Now that the Nissan Leaf is being made in Tennessee, Nissan has decided that a big price drop is in order. While the 2012 car retailed for $35,200, the 2013 Leaf starts at $28,800, thanks to a new base model. Anyone who bought a 2012 must be pretty ticked off at the resale-ruining price cut. Higher-end SV and SL trim levels will retail for $31,820 and $37,250 respectively.
The domestic production of the Leaf and its battery components undoubtedly help make the car cheaper, but one has to wonder how much of this is related to the Leaf’s slow sales and the general downward trend of EV enthusiasm. Past auto shows have featured a bounty of EVs in both concept and production form. This year’s NAIAS featured the Tesla Model X, which received far less fanfare than one would expect, and the Leaf was largely overshadowed by well, everything else, including Nissan’s own Versa Note subcompact.
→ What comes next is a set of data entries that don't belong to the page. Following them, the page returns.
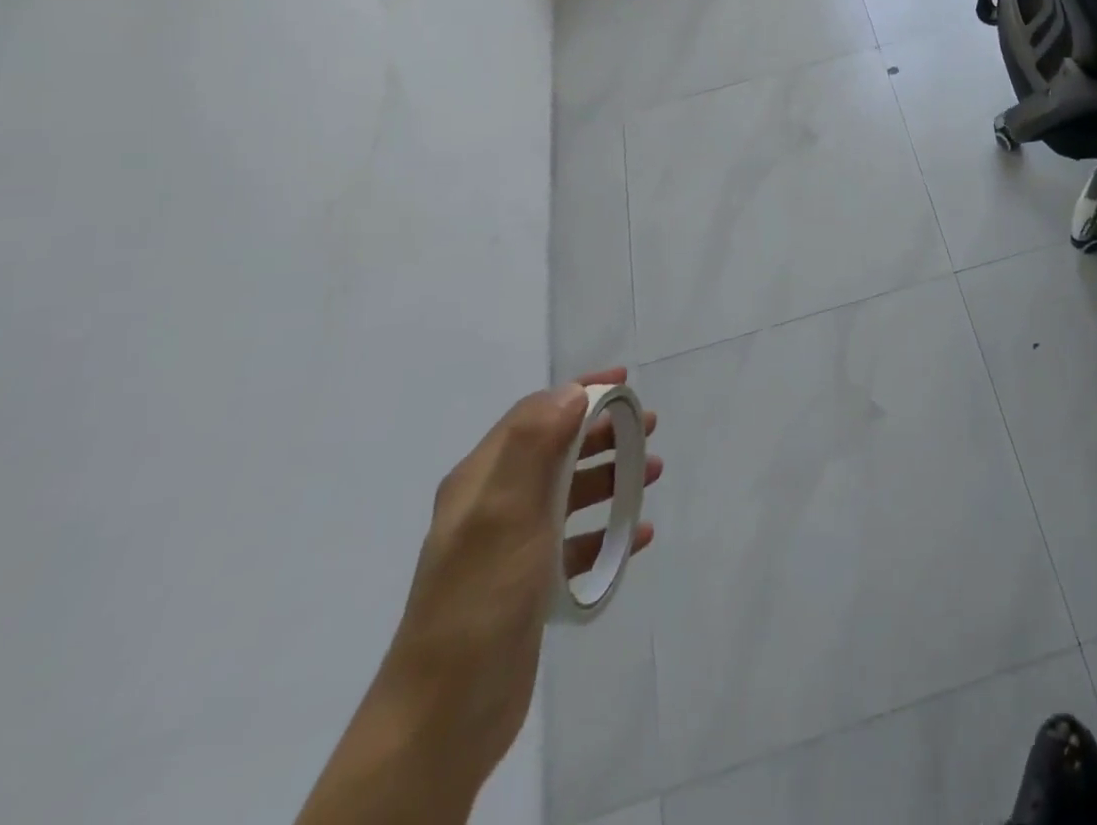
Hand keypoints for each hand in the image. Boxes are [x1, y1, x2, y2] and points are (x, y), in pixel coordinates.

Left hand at [374, 369, 662, 795]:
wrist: (444, 715)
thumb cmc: (480, 599)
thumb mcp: (505, 511)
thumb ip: (536, 444)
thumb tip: (572, 391)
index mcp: (481, 480)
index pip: (535, 414)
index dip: (580, 392)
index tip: (627, 382)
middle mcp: (493, 506)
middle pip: (556, 450)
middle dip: (603, 432)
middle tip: (649, 427)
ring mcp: (510, 548)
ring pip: (569, 494)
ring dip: (611, 477)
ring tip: (653, 475)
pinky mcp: (528, 587)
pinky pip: (576, 543)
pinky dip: (606, 531)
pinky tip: (636, 537)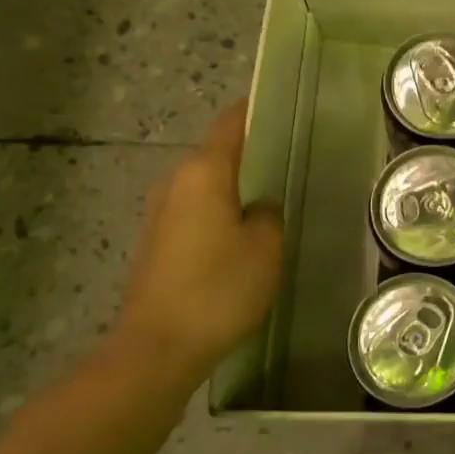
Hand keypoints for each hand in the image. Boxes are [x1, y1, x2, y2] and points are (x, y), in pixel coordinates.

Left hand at [112, 101, 283, 386]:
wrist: (158, 347)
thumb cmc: (218, 288)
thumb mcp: (265, 247)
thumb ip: (269, 213)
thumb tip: (260, 204)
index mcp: (203, 172)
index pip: (232, 123)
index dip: (258, 110)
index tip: (288, 106)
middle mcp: (176, 181)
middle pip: (219, 152)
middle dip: (254, 151)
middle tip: (296, 157)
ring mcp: (163, 212)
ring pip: (210, 184)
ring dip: (239, 185)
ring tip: (279, 194)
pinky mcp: (160, 241)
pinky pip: (200, 210)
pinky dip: (225, 210)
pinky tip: (249, 232)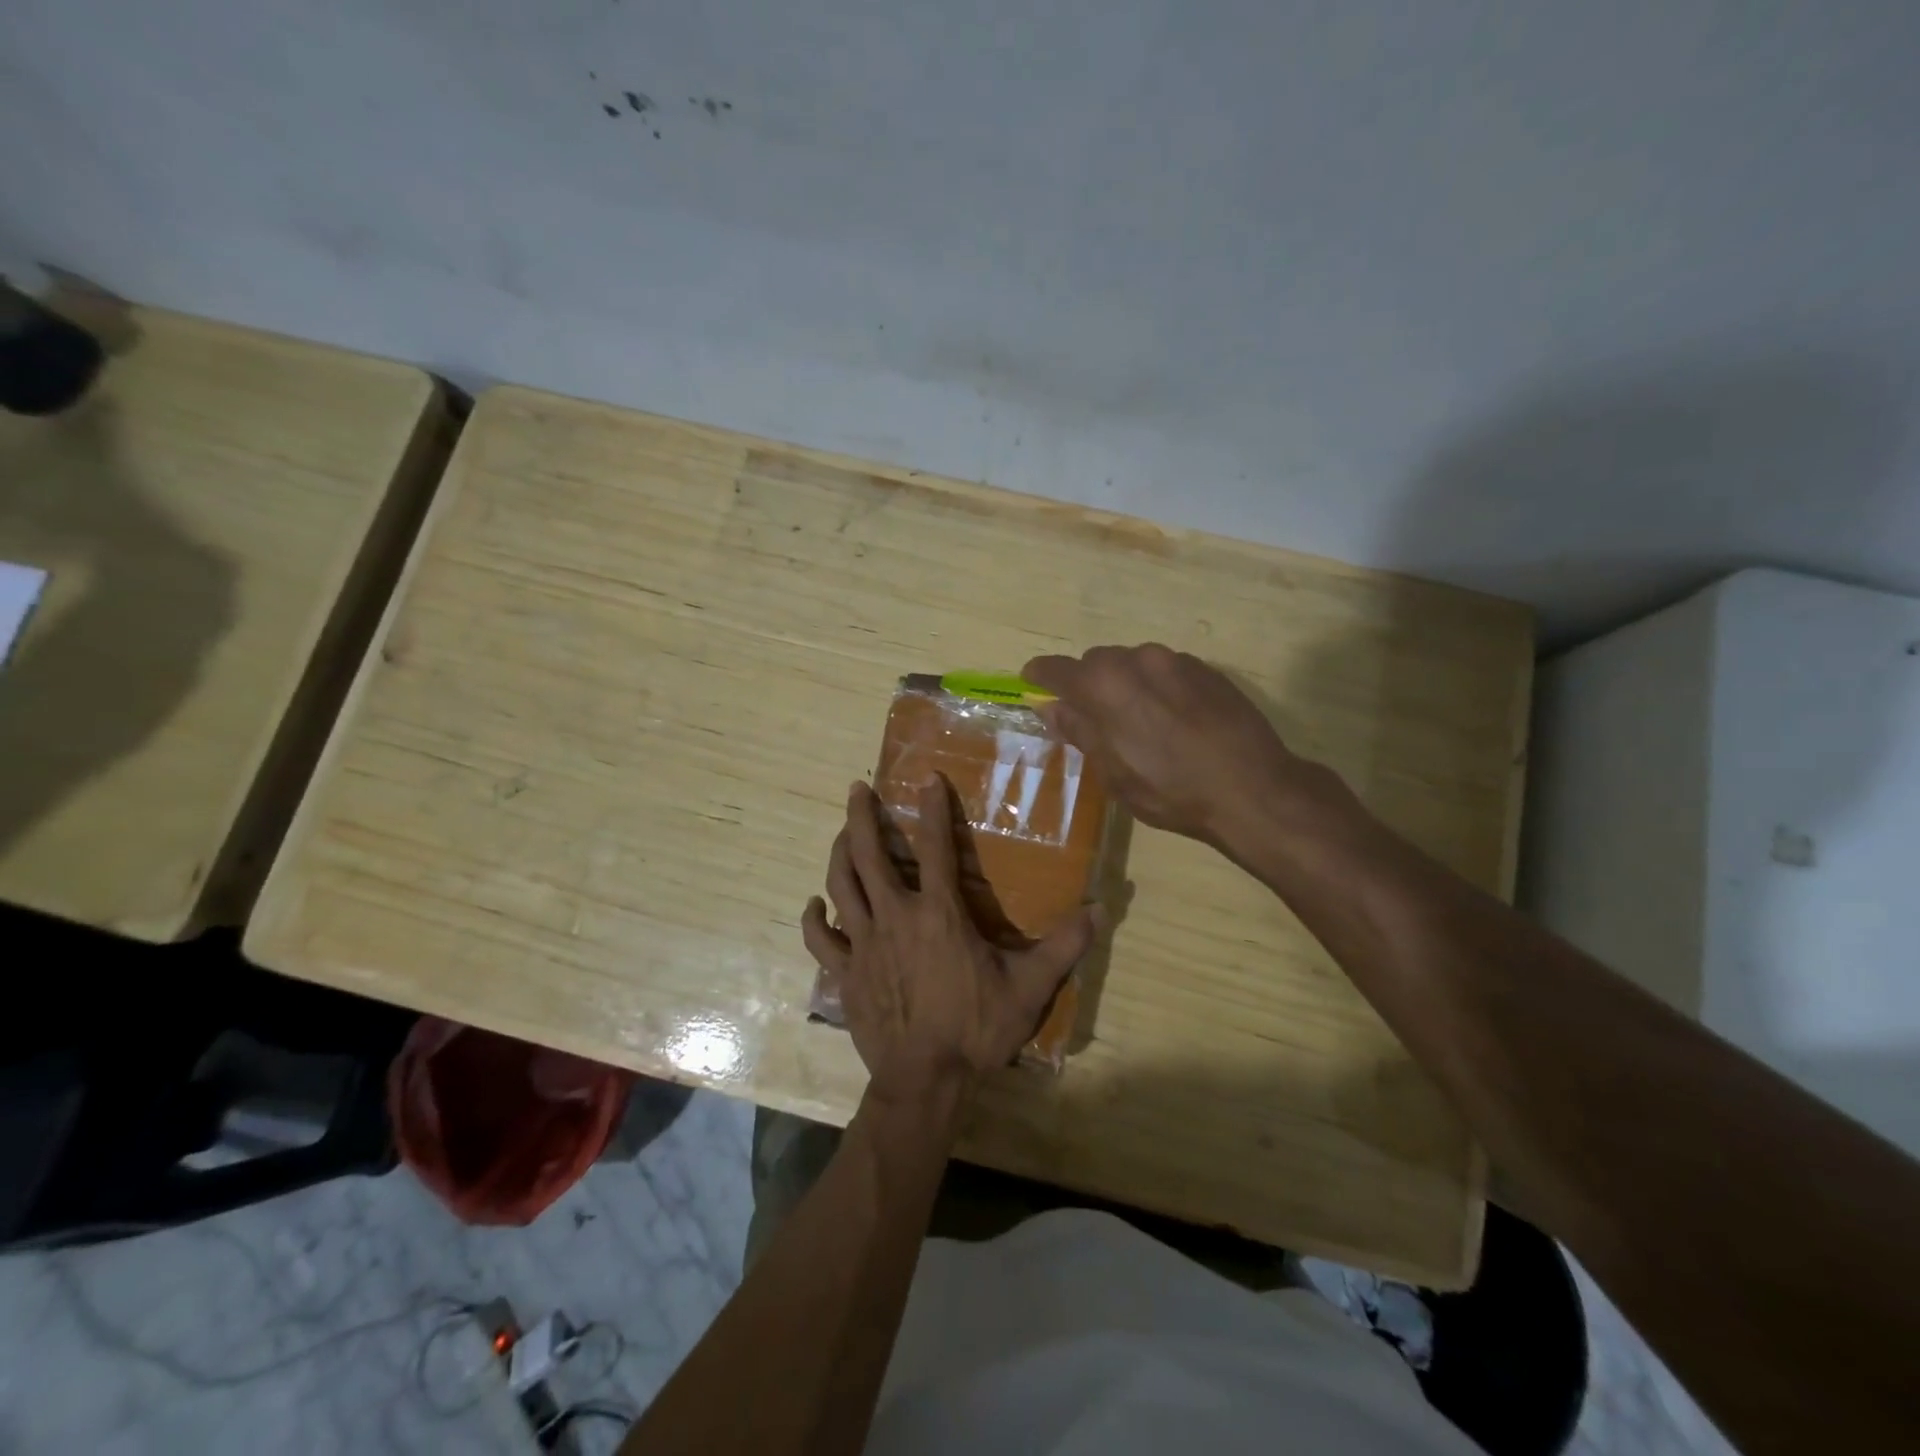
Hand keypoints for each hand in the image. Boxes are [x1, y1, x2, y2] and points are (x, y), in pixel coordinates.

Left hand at [802, 779, 1100, 1109]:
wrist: (925, 1081)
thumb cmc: (976, 1030)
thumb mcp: (1029, 988)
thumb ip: (1064, 946)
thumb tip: (1101, 908)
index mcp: (939, 913)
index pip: (937, 847)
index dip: (934, 809)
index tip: (928, 778)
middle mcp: (895, 916)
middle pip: (869, 854)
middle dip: (861, 816)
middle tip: (857, 789)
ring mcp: (863, 944)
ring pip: (841, 885)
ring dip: (838, 853)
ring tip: (841, 833)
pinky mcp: (845, 972)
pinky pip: (820, 939)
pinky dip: (813, 918)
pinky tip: (814, 904)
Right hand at [1022, 643, 1308, 845]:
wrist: (1252, 788)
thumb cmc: (1170, 790)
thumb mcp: (1113, 772)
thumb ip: (1079, 731)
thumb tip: (1050, 707)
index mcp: (1104, 685)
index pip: (1057, 670)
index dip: (1040, 677)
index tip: (1032, 682)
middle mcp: (1136, 660)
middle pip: (1096, 662)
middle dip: (1087, 684)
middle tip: (1092, 717)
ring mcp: (1175, 660)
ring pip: (1133, 663)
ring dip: (1124, 683)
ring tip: (1137, 720)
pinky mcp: (1206, 669)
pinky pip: (1166, 669)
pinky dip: (1156, 686)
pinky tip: (1172, 718)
One canard of the industry is that electric cars are still a decade out – and they always will be. Personally, I find it ironic that electric vehicles, derided as boring, appliance-like transportation for eco-weenies, deliver a very rewarding driving experience. They are fast, brilliantly packaged (look at the flat floor of a Nissan Leaf if you don’t believe me) and the ability to place the battery pack nearly anywhere can lead to excellent handling characteristics.
But issues like diminished performance in cold weather to a lack of charging infrastructure have confined EVs to playthings for affluent coastal dwellers. The question now is whether they will remain in this niche or not.